Saturday, January 25, 2014

I trust in you Lord



I praise and thank you Lord for this great week that you have blessed us with. I praise and thank you for our safety, for providing for everything that we need. I praise and thank you for sustaining us with you Love all throughout. Thank you for being our Father taking care of us. Thank you gid Lord sa grasya, for this opportunity to earn kag mag extra income. Thank you for using me and my talent in blessing others. Be with me in this endeavor. Without you Lord, I can never do this. I offer this to you, ikaw na bahala mag gamit sang akon utok to the fullest.

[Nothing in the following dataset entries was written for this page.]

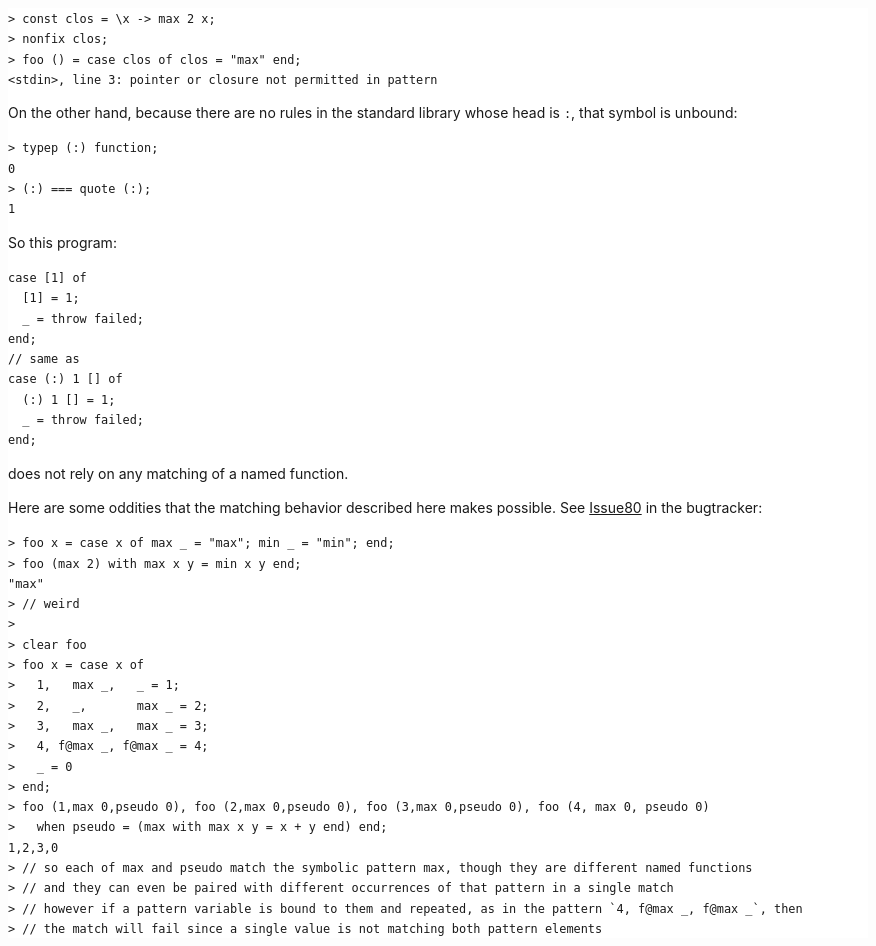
 ```
> const clos = \x -> max 2 x;
> nonfix clos;
> foo () = case clos of clos = "max" end;
<stdin>, line 3: pointer or closure not permitted in pattern
```

On the other hand, because there are no rules in the standard library whose head is `:`, that symbol is unbound:

```
> typep (:) function;
0
> (:) === quote (:);
1
```

So this program:

```
case [1] of
  [1] = 1;
  _ = throw failed;
end;
// same as
case (:) 1 [] of
  (:) 1 [] = 1;
  _ = throw failed;
end;
```

does not rely on any matching of a named function.

Here are some oddities that the matching behavior described here makes possible. See [Issue80](https://code.google.com/p/pure-lang/issues/detail?id=80) in the bugtracker:

```
> foo x = case x of max _ = "max"; min _ = "min"; end;
> foo (max 2) with max x y = min x y end;
"max"
> // weird
>
> clear foo
> foo x = case x of
>   1,   max _,   _ = 1;
>   2,   _,       max _ = 2;
>   3,   max _,   max _ = 3;
>   4, f@max _, f@max _ = 4;
>   _ = 0
> end;
> foo (1,max 0,pseudo 0), foo (2,max 0,pseudo 0), foo (3,max 0,pseudo 0), foo (4, max 0, pseudo 0)
>   when pseudo = (max with max x y = x + y end) end;
1,2,3,0
> // so each of max and pseudo match the symbolic pattern max, though they are different named functions
> // and they can even be paired with different occurrences of that pattern in a single match
> // however if a pattern variable is bound to them and repeated, as in the pattern `4, f@max _, f@max _`, then
> // the match will fail since a single value is not matching both pattern elements
```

Use me Lord. Basta ready gid ko nga gamiton mo. I surrender this week to you, indi gid ko mag worry. Ma kapyot gid ko sa imo. Thank you na lang gid nga daan for this great week ahead. Thank you for the blessing, for the financial freedom, for taking care of our worries. Thank you for helping me pay our bills, kag ang ila bills ni mamang. Thank you for sustaining me with your strength. Thank you for being so patient with me. Excited na ko Lord for this week, nga makita ko ang imo glory, nga ma experience ko kng ano ka ka buhi nga klase Diyos. I will be here Lord, ready to embrace this life. I praise you and I thank you for choosing me. Use me to bless others.

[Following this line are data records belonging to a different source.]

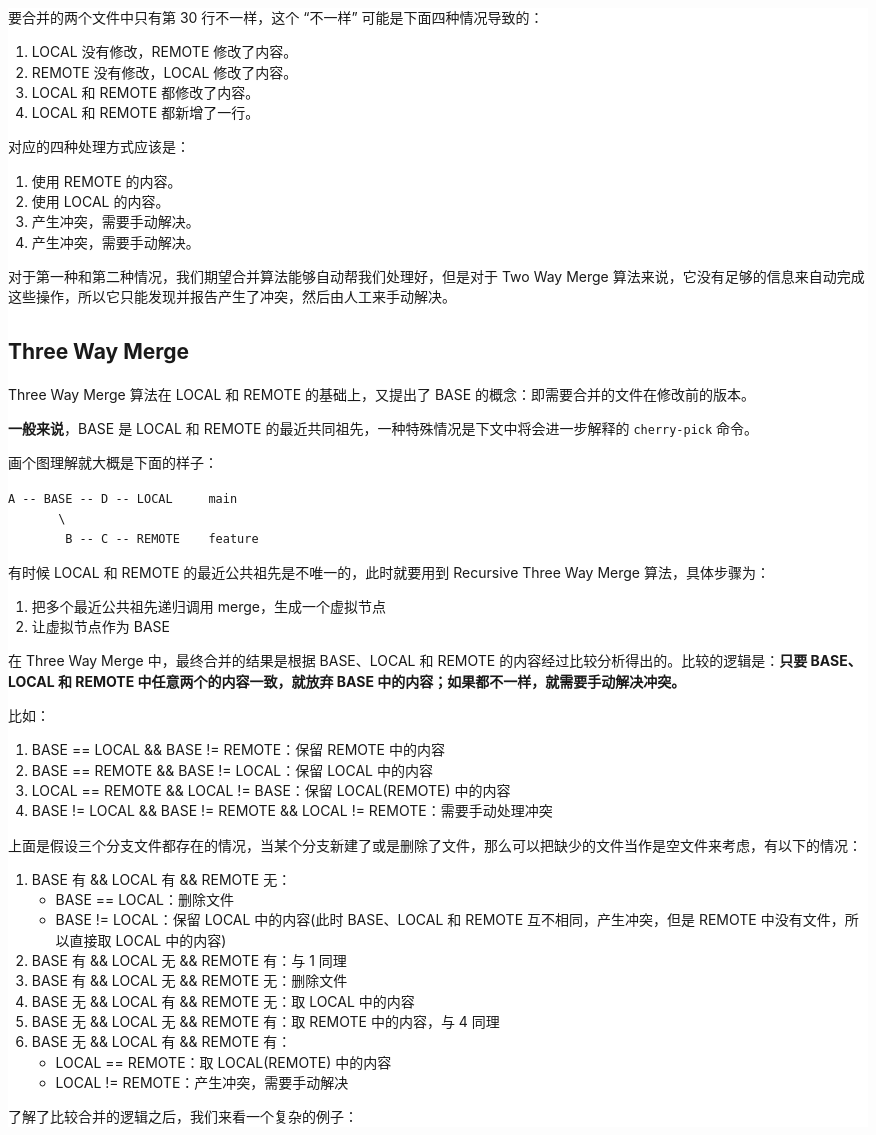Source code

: 要合并的两个文件中只有第 30 行不一样，这个 “不一样” 可能是下面四种情况导致的：

1. LOCAL 没有修改，REMOTE 修改了内容。
2. REMOTE 没有修改，LOCAL 修改了内容。
3. LOCAL 和 REMOTE 都修改了内容。
4. LOCAL 和 REMOTE 都新增了一行。

对应的四种处理方式应该是：
1. 使用 REMOTE 的内容。
2. 使用 LOCAL 的内容。
3. 产生冲突，需要手动解决。
4. 产生冲突，需要手动解决。

对于第一种和第二种情况，我们期望合并算法能够自动帮我们处理好，但是对于 Two Way Merge 算法来说，它没有足够的信息来自动完成这些操作，所以它只能发现并报告产生了冲突，然后由人工来手动解决。

## Three Way Merge
Three Way Merge 算法在 LOCAL 和 REMOTE 的基础上，又提出了 BASE 的概念：即需要合并的文件在修改前的版本。

**一般来说**，BASE 是 LOCAL 和 REMOTE 的最近共同祖先，一种特殊情况是下文中将会进一步解释的 `cherry-pick` 命令。

画个图理解就大概是下面的样子：
```
A -- BASE -- D -- LOCAL     main
	   \
	    B -- C -- REMOTE    feature
```

有时候 LOCAL 和 REMOTE 的最近公共祖先是不唯一的，此时就要用到 Recursive Three Way Merge 算法，具体步骤为：
1. 把多个最近公共祖先递归调用 merge，生成一个虚拟节点
2. 让虚拟节点作为 BASE

在 Three Way Merge 中，最终合并的结果是根据 BASE、LOCAL 和 REMOTE 的内容经过比较分析得出的。比较的逻辑是：**只要 BASE、LOCAL 和 REMOTE 中任意两个的内容一致，就放弃 BASE 中的内容；如果都不一样，就需要手动解决冲突。**

比如：
1. BASE == LOCAL  &&  BASE != REMOTE：保留 REMOTE 中的内容
2. BASE == REMOTE  &&  BASE != LOCAL：保留 LOCAL 中的内容
3. LOCAL == REMOTE  &&  LOCAL != BASE：保留 LOCAL(REMOTE) 中的内容
4. BASE != LOCAL  &&  BASE != REMOTE  &&  LOCAL != REMOTE：需要手动处理冲突

上面是假设三个分支文件都存在的情况，当某个分支新建了或是删除了文件，那么可以把缺少的文件当作是空文件来考虑，有以下的情况：
1. BASE 有  &&  LOCAL 有  &&  REMOTE 无：
	- BASE == LOCAL：删除文件
	- BASE != LOCAL：保留 LOCAL 中的内容(此时 BASE、LOCAL 和 REMOTE 互不相同，产生冲突，但是 REMOTE 中没有文件，所以直接取 LOCAL 中的内容)
2. BASE 有  &&  LOCAL 无  &&  REMOTE 有：与 1 同理
3. BASE 有  &&  LOCAL 无  &&  REMOTE 无：删除文件
4. BASE 无  &&  LOCAL 有  &&  REMOTE 无：取 LOCAL 中的内容
5. BASE 无  &&  LOCAL 无  &&  REMOTE 有：取 REMOTE 中的内容，与 4 同理
6. BASE 无  &&  LOCAL 有  &&  REMOTE 有：
	- LOCAL == REMOTE：取 LOCAL(REMOTE) 中的内容
	- LOCAL != REMOTE：产生冲突，需要手动解决

了解了比较合并的逻辑之后，我们来看一个复杂的例子：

Thursday, January 16, 2014

Farewell my little rose


Lord I offer him to you today, please bless him and take care of him. Please be with him and reveal yourself to him. Now that I have made my decision of finally moving on and turning a page in my life, I am even more heartbroken. This is final. This is it. No turning back. There is no chance of rebuilding the life I tried building with him. Well, I built it alone. On my own. He was always a little boy, dependent on me and what I can do for him. It was a life I hoped would work. I built dreams with him and he had his own dreams. We couldn't work it out. Thank you for not judging us for our wrong choices, for our mistakes. I honestly thought it could work. I honestly hoped he was the one. I knew so little. I understood so little about life. I haven't seen enough and experienced enough.  I wish I didn't hurry. I wish I was more patient. I wish I was a little sad as a girl.  I wish I didn't have to depend my loneliness on anyone, especially not him who was obviously not meant for me. We weren't fit for each other. He wanted so much while I wanted less. I wanted only him and our family. But he wanted more. He was looking out the fence and was forever wanting so much more. Please be with him. I just want him to be happy Lord. Please make him happy. I just want him to be okay. Makaya ko tanan e bear, padakuon ang bata namon, e make sure he will be fine if not completely happy. Just please take care of him na lang kay mas kinanglan nya na. Right now I am making this step. Because I want something new to happen in my life. It's been so long living in the dark, waiting for things to happen. Right now I will cause things to happen. Please Lord be with me. I do not want to make just another mistake.